André vê a televisão como incentivadora da “violência”, a imprensa como tendo gosto por sangue, sensacionalista, apelativa, instigadora da “violência”. Vê incentivo da Rede Globo (na novela “América”) aos imigrantes ilegais, o que para ele é uma “violência contra a própria pessoa”. Acredita que se as pessoas fossem educadas e tivessem discernimento, a televisão não influenciaria tanto. Pede, portanto, por uma educação para a paz, e faz uma crítica à mediocrização da cultura televisiva: “...tem a criancinha que cresce (...) vendo novela, programam do Ratinho (...) e fala pra menininha dançar na boca da garrafa, dá shortinho da Carla Perez, não dá...”

Outros criticam a programação televisiva por não cumprir o papel educacional que caberia a ela, como Aírton, que acha que televisão deveria ser responsabilizada pelo que ensina. Deveria devia educar mais, passar mais programas educativos e menos violências. Também critica a normalização e banalização das violências na televisão. Luís Fernando faz uma crítica à constante resolução de qualquer conflito nos programas televisivos por meios violentos: “...na TV, parece que estão dizendo que a vida se resolve pela violência”. Até os heróis, que deviam ser exemplo, resolvem as coisas através das violências, não tentam a resolução pelo diálogo, pela negociação: vê um discurso em favor da “violência” na TV.

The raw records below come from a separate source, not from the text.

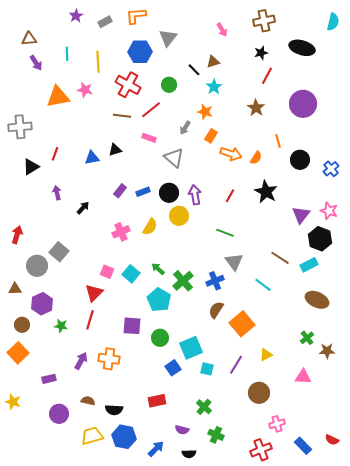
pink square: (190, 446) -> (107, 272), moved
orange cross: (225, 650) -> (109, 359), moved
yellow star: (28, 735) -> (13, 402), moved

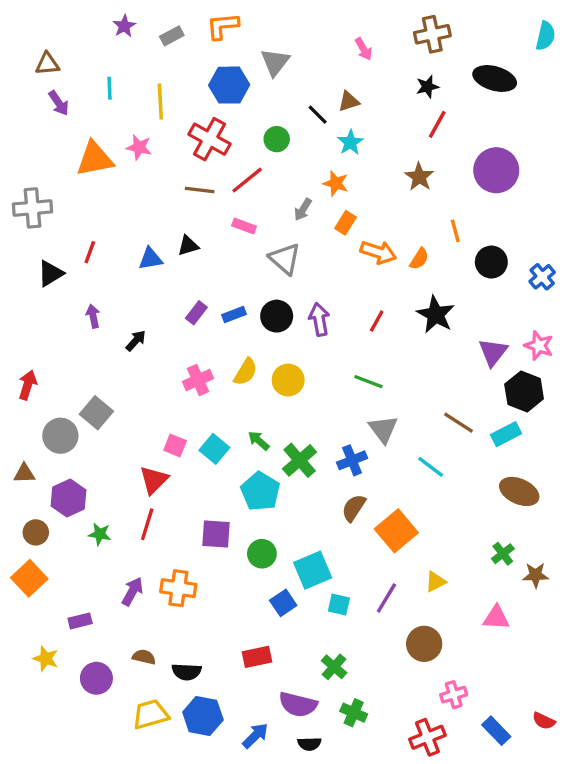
yellow circle: (179, 216) -> (288, 380), moved
yellow star: (13, 402) -> (46, 659), moved
purple semicircle: (182, 430) -> (298, 704), size x1.6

O caso de Vera é especial aqui, pois sua relação com a mídia, como vimos, é já bem outra: faz duras críticas, pela difamação promovida pela imprensa contra seu filho. Mas além disso, diz que “...a mídia é miserável neste momento, porque ela quer vender sangue, e ela só vende sangue, é miserável...”. Ela lembra o aumento da audiência dos programas de noticiário

policial, “...que só mostram corpo caído, os meninos mortos, e não contente com isso às 18 horas começa um banho de sangue em rede nacional. Eu não aceito isso, acho que é um desrespeito aos mortos e um desserviço da mídia para a sociedade”.

Percebe-se que todos os entrevistados imputam à televisão um papel proeminente na propagação das violências. Ela é vista como incitando, estimulando, ensinando, influenciando o comportamento dos que a assistem, e seus programas são vistos como excessivamente violentos, e pouco educativos neste sentido. Porém, seu papel na produção de comportamentos não está claro. Segundo Katz (1995), a relação entre comportamento violento e as violências expostas na mídia ainda é pouco conhecida e muito controversa.

Os entrevistados, no entanto, acreditam que a mídia desempenha um papel na construção da percepção de segurança da população. Há nas falas deles uma visão do medo e da superexposição das violências como uma mercadoria rentável, e uma visão de que a rotinização das notícias sobre eventos violentos cria uma normalização, uma banalização das violências. Para os entrevistados, falta ética na divulgação de eventos violentos, contribuindo para o sentimento de insegurança da população, pois descontextualizam eventos, estigmatizam suspeitos, espetacularizam as violências.